Franchot Tone filmed the club sequences in the early part of production. Then, something happened that caused him damage to the left side of his face. Tone's account of the incident, according to Liam Sullivan, is that it was an accident. He fell off a terrace trying to pick a flower for his girlfriend and fell on a driveway. Serling says it was Tone hitting on someone else's girlfriend in a parking lot. The boyfriend took offense and beat up Tone. Regardless of the cause, the left side of his face was temporarily puffed up. Rather then reshoot with a different actor, the director filmed the remainder of Tone's scenes, in the glass-room chamber, with the actor in profile so that you never see the left side of his face. This means that Tone's character is taunting Tennyson without ever actually facing him, giving the character an even more sinister aspect.
One of the few TZ episodes with no fantastical or supernatural elements.
Narrator: The note that this man is carrying across a club room is in the form of a proposed wager, but it's the kind of wager that comes without precedent. It stands alone in the annals of bet-making as the strangest game of chance ever offered by one man to another. In just a moment, we'll see the terms of the wager and what young Mr. Tennyson does about it. And in the process, we'll witness all parties spin a wheel of chance in a very bizarre casino called the Twilight Zone.
Jamie Tennyson: May I ask what is the reason for this wager?
Archie Taylor: What I'm about to say might horrify the average person, but to someone as insensitive as you, it probably won't mean a thing. I dislike you intensely, Tennyson. It goes much beyond the ordinary distaste I feel for someone without breeding, without principles, without manners. Your voice has become intolerable. I sit here each night and the sound of it makes me wince. I cannot ask you to resign from the club. I haven't got that right. So, it occurred to me that I'd be willing to offer a large sum of money just to have some quiet. You see, Tennyson, you could not possibly remain silent for a year. It's not in your nature. You're a shallow, talkative, empty-headed ne'er-do-well, and to remain silent would destroy you. So what I assume will happen. You will perhaps withstand the pressures for three or four weeks, maybe a couple of months, and then you will succumb. That's again, your nature. In the meantime, I will derive, oh, several months of exquisite silence. Well, Tennyson? Does it appeal to your sporting blood?

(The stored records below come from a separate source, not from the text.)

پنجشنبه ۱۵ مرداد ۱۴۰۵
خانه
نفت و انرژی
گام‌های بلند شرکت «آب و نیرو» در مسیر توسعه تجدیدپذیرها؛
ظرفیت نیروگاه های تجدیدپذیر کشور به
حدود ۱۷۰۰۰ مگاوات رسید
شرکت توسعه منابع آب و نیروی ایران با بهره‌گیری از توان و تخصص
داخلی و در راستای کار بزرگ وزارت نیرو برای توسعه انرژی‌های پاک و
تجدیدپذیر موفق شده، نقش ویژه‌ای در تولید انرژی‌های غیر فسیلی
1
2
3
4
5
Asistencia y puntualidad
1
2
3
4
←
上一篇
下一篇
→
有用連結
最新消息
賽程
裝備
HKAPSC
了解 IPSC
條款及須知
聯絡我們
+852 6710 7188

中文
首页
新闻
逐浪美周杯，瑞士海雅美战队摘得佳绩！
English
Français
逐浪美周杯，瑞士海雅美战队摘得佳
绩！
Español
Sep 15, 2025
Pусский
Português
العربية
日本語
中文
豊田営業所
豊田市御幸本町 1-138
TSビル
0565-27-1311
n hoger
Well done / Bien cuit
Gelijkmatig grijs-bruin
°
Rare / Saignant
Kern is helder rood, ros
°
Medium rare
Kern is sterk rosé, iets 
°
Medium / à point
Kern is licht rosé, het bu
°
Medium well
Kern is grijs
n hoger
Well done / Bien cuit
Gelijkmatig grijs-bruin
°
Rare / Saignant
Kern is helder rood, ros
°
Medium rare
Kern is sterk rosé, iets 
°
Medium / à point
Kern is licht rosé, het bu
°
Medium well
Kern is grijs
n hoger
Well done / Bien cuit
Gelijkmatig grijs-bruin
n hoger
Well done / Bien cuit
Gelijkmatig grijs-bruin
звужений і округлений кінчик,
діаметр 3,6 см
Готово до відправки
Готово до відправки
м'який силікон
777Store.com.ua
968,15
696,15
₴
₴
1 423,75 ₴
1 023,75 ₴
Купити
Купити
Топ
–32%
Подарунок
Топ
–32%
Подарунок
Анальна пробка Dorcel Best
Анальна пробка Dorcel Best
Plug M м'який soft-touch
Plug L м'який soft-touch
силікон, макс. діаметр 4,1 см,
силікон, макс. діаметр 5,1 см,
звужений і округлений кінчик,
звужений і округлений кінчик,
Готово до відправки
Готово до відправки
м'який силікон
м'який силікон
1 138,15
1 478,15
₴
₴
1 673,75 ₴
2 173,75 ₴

Jamie Tennyson: Oddly enough, it does appeal to my sporting blood.
Archie Taylor: Now that, too, is patently ridiculous. There's nothing sporting about you, Tennyson. I happen to know that you're delivering your nightly financial falderal because you're in desperate straits. You've run through your inheritance, your debts are insurmountable, and you'd do practically anything for money, except perhaps to remain silent for a year.
Archie Taylor: You'll have to take my word.
Jamie Tennyson: I see. It's my courage against your credit. Well a year from tomorrow night both can be proved.
Jamie Tennyson: Do you know my wife, sir? Her name is Doris. She's a lovely thing, frail, beautiful, fragile. Like a cameo brooch, but her tastes run to unfragile things. Sizable baubles with sizable price tags. She shops at Tiffany's the way other women enter a supermarket. My miserable misfortune is that I happen to be very much in love with her.
Alfred Taylor: But the ugly affair has proved two things, hasn't it, Archie? That that boy down there is stronger than you gave him credit for, and you are considerably weaker.
Narrator: Mr. Jamie Tennyson, who almost won a bet, but who discovered somewhat belatedly that gambling can be a most unproductive pursuit, even with loaded dice, marked cards, or as in his case some severed vocal cords. For somewhere beyond him a wheel was turned and his number came up black thirteen. If you don't believe it, ask the croupier, the very special one who handles roulette in the Twilight Zone.